In response to Baloyi's claim, Zille said she met the former Midvaal mayor in Johannesburg last year “to discuss his plans for his future DA career trajectory”.

She said the meeting was “amicable and pleasant” and Baloyi never mentioned anything to her about the DA being “toxic”.

“I last saw Bongani late 2021 in Jozi (at his request) to discuss his plans for his future DA career trajectory. It was, as always, amicable and pleasant. I have never had one unpleasant interaction with Bongani. Quite the contrary. My prediction? I think he will regret his move,” said Zille.

Responding to Zille, Mashaba said he is yet to come across anyone who regrets their decision to leave the DA. 

“I still have to come across anyone who regrets his or her move to leave the DA. Perhaps I live in a fantasy world,” he said.

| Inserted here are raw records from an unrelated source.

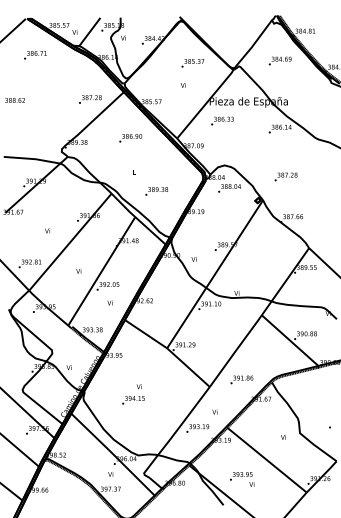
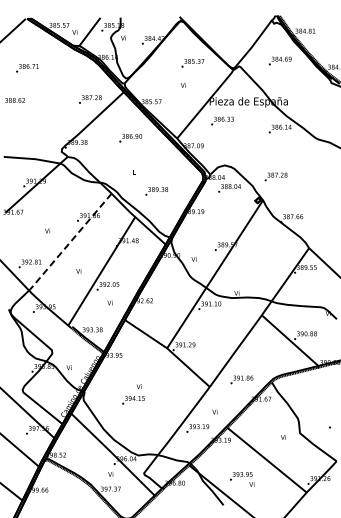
text at (35, 55) position: (35, 55) -> (27, 68)
text at (285, 176) position: (285, 176) -> (275, 176)
line at (69, 243): solid -> dashed
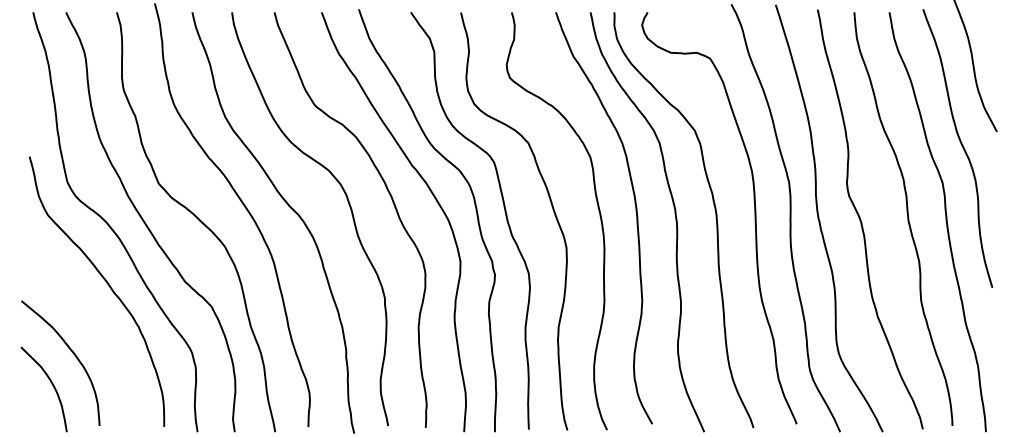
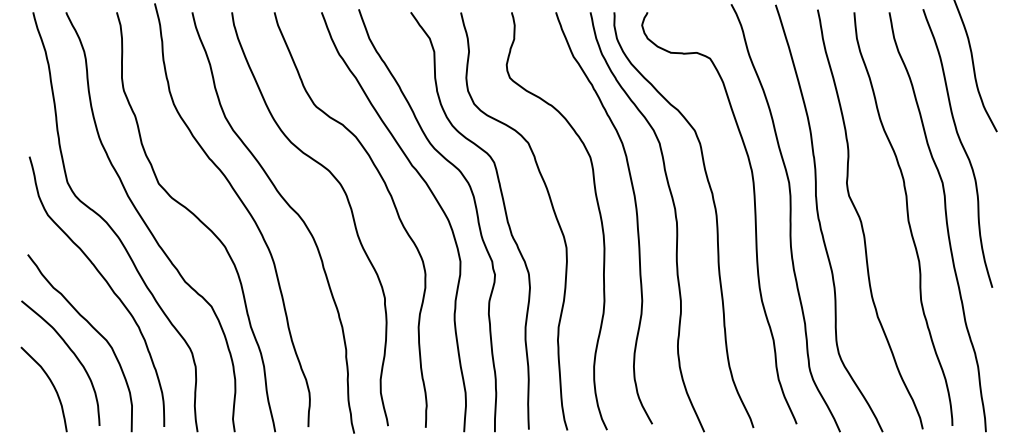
curve at (93, 329): none -> present
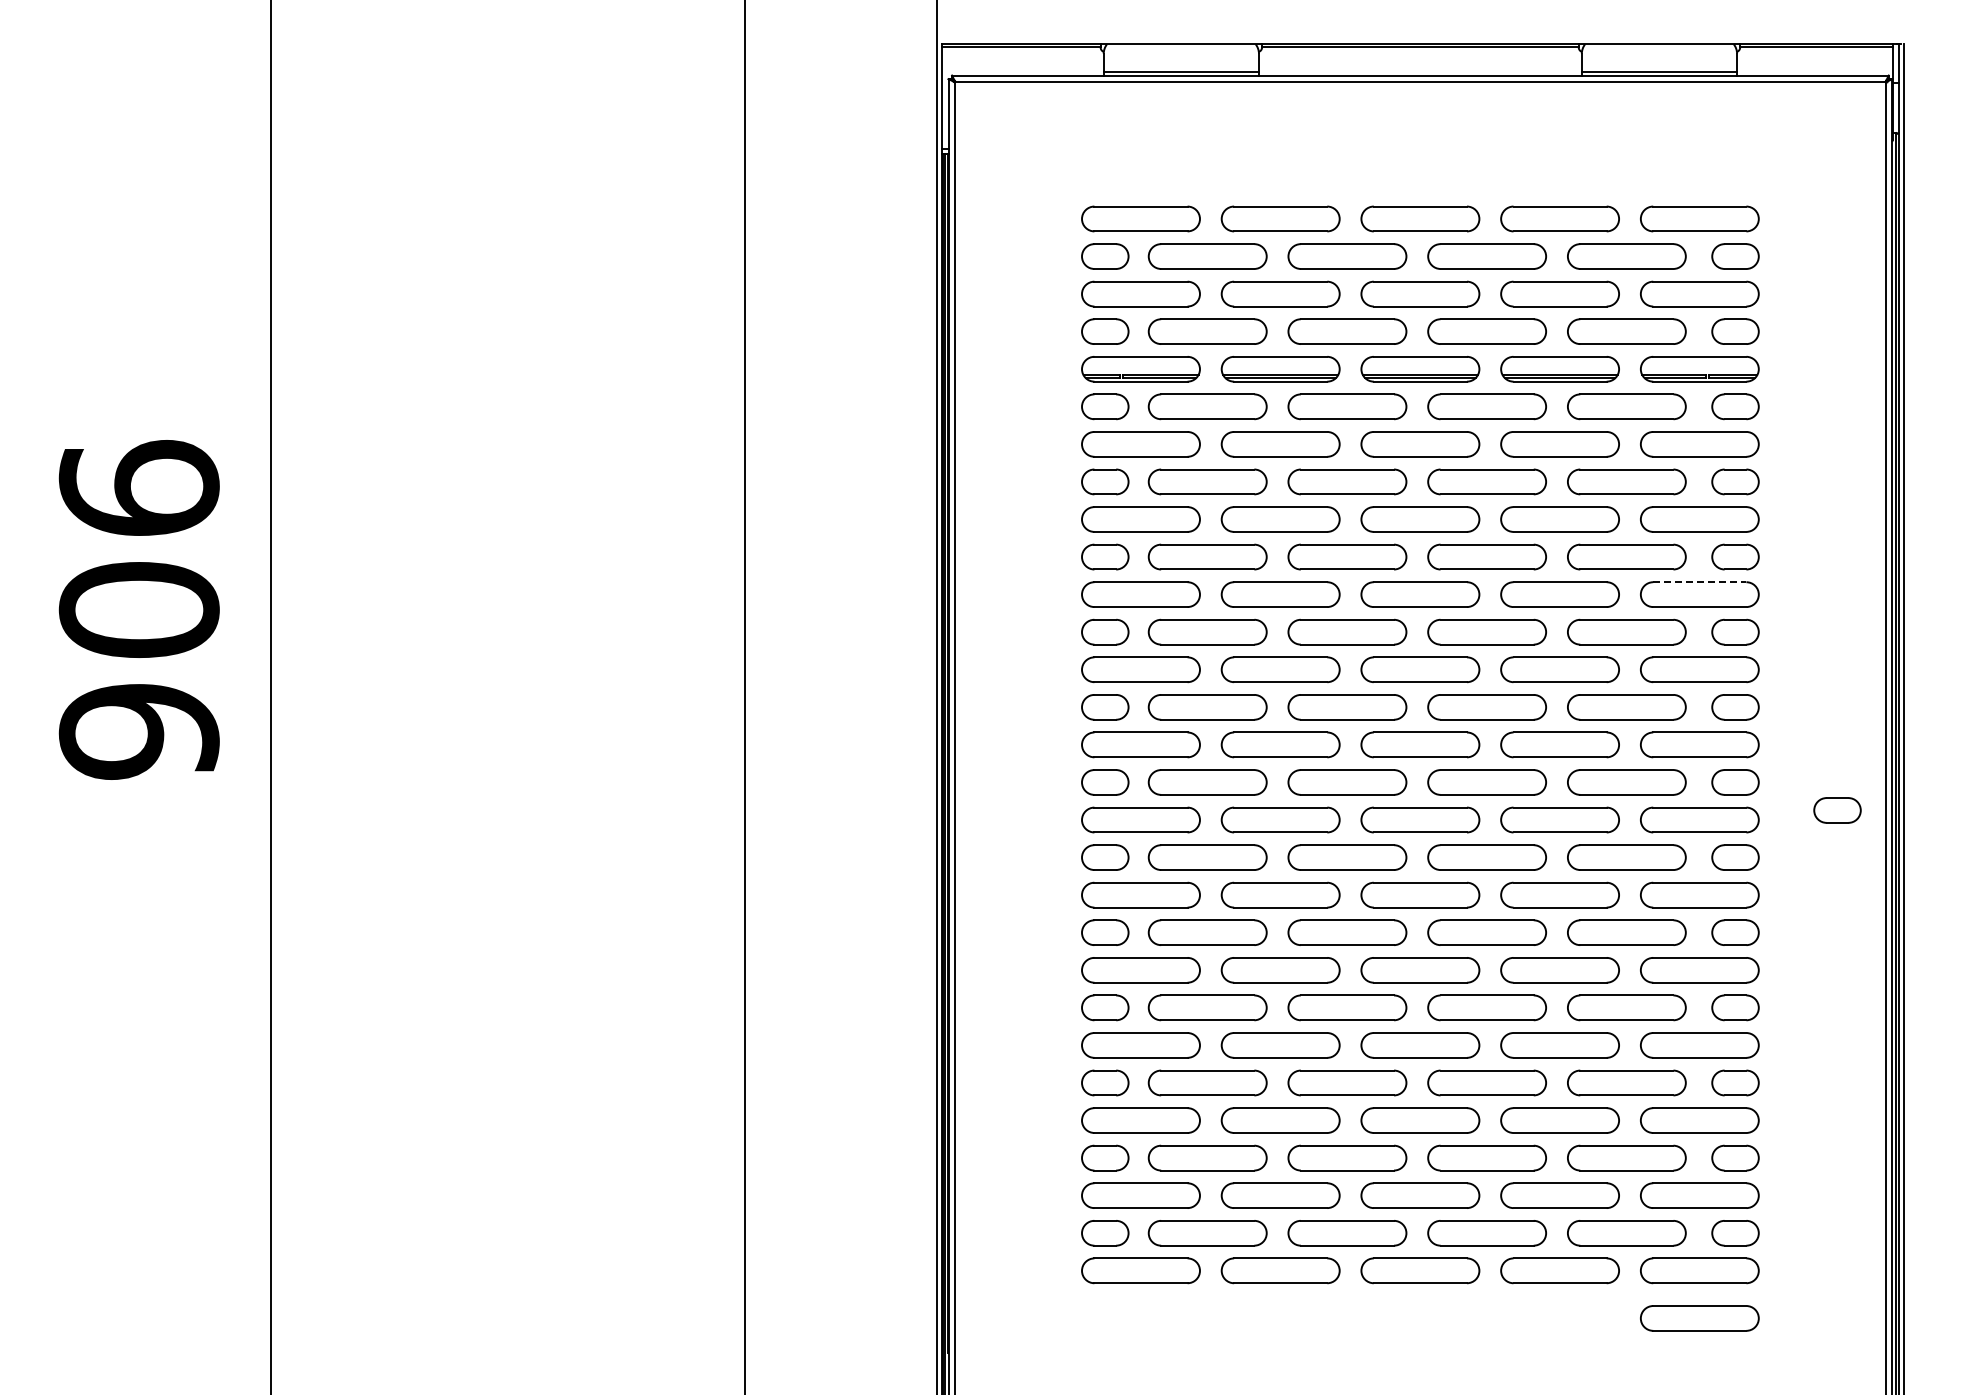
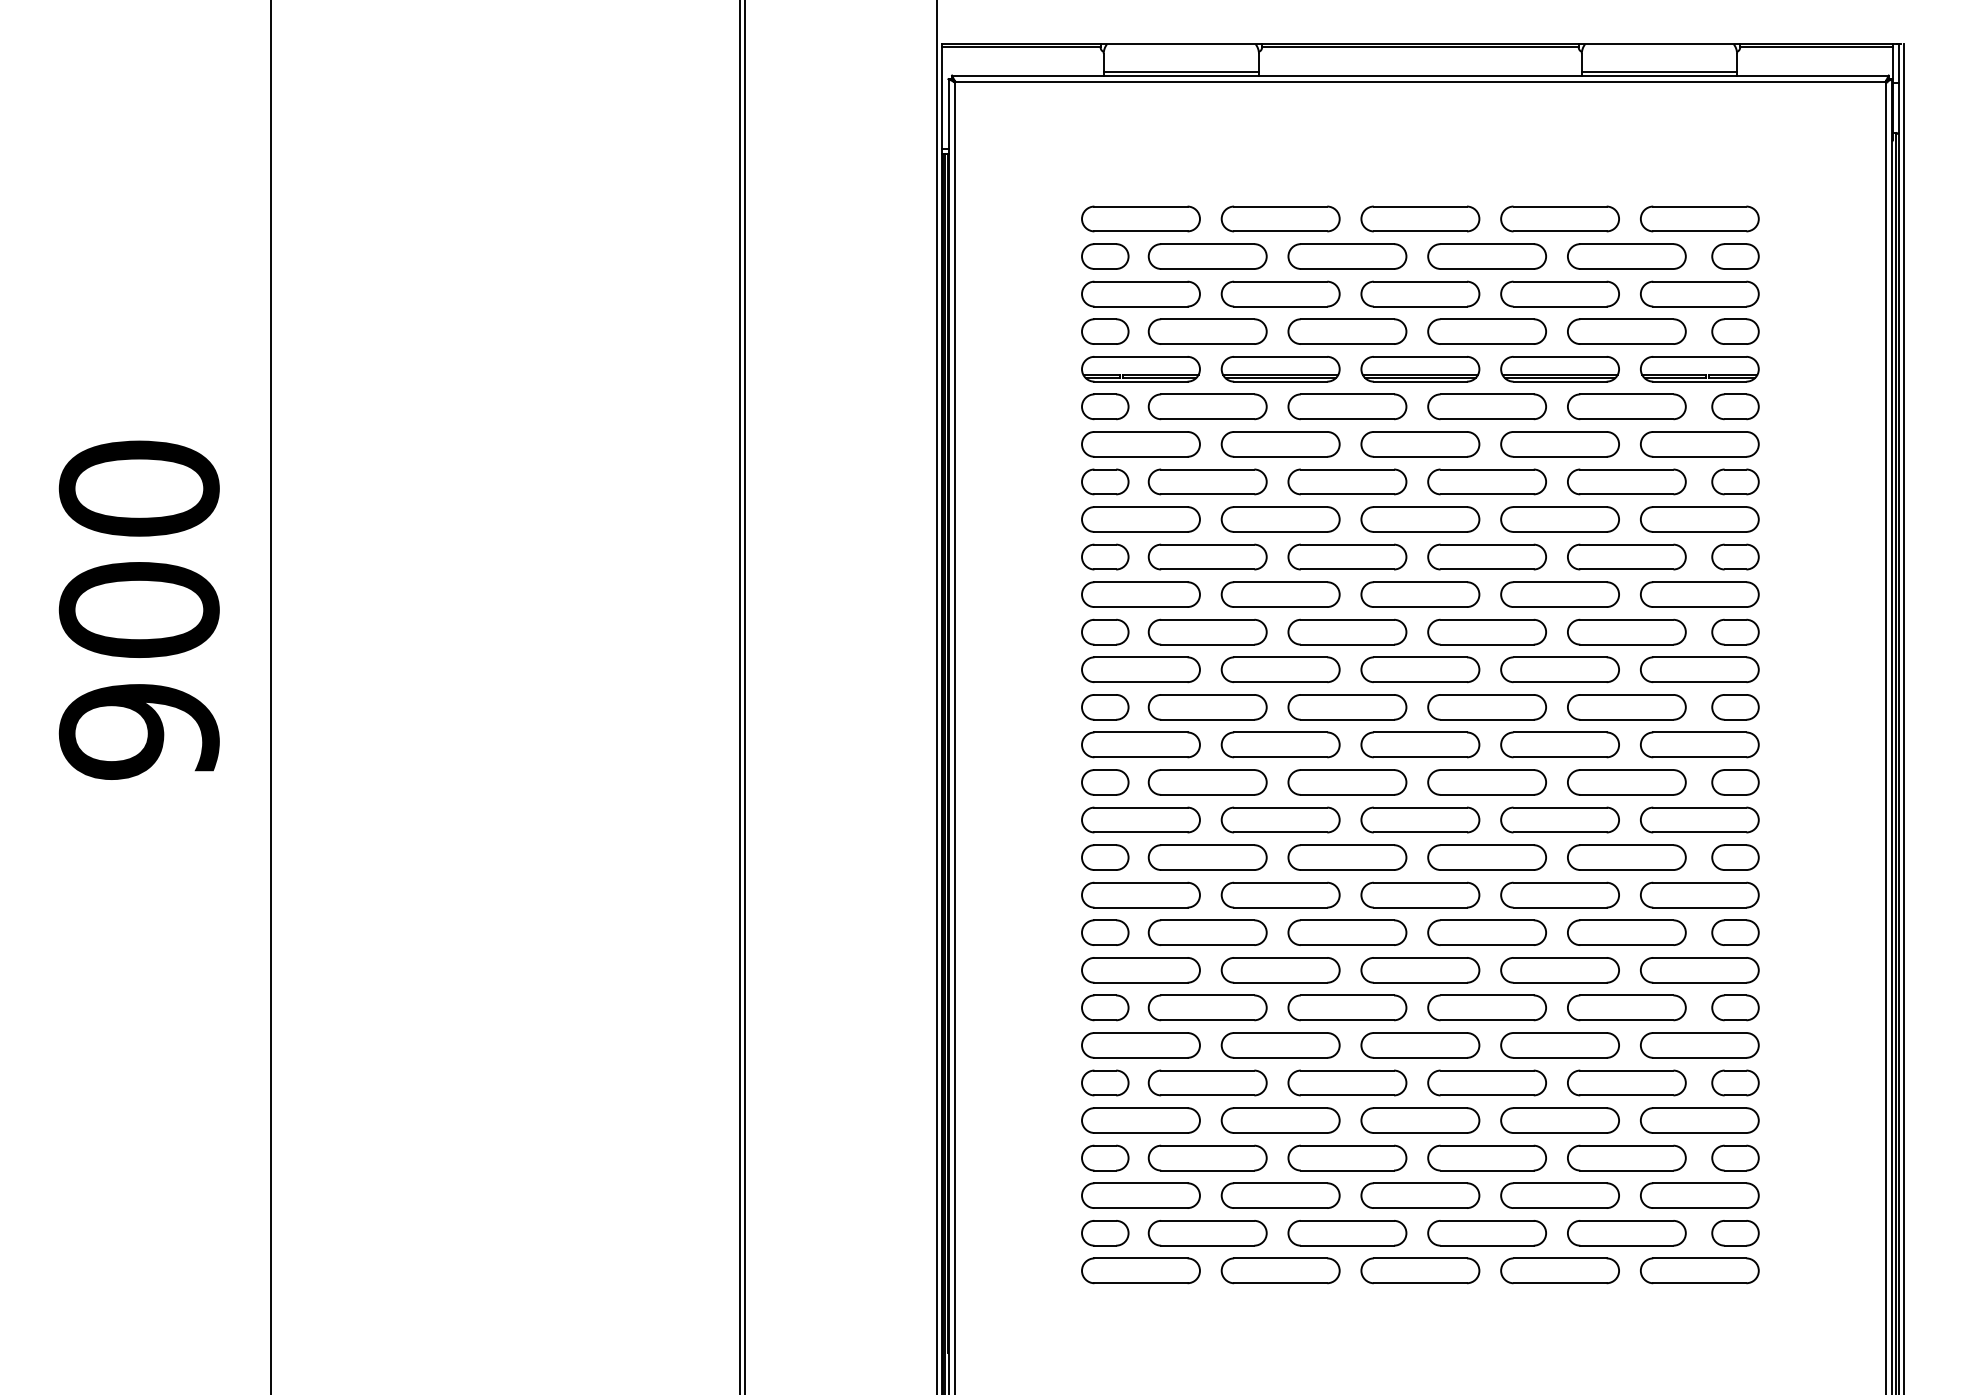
text at (138, 488): 906 -> 900
line at (1699, 582): dashed -> solid
line at (740, 696): none -> present
part at (1837, 810): present -> none
part at (1699, 1318): present -> none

Mashaba left the DA in 2019, citing tensions within the DA after Zille’s election.

Former DA MP Phumzile Van Damme agreed the party had become “toxic”, saying it was part of the reason she left last year. 

“At some point, you’ll have to introspect and wonder why high-performing black people leave your party,” said Van Damme. 

“I don’t mean the unknown black person you’re about to roll out as a ‘look, here is my black friend’ or the high-performer you bullied and sidelined into silence.”

Van Damme also slammed DA MP Ghaleb Cachalia for his opinion on Baloyi’s new political home.

“Ghaleb, this won’t make them like you or take you seriously outside of being a useful idiot. Leave Bongani alone and focus on your job and yourself,” she told Cachalia.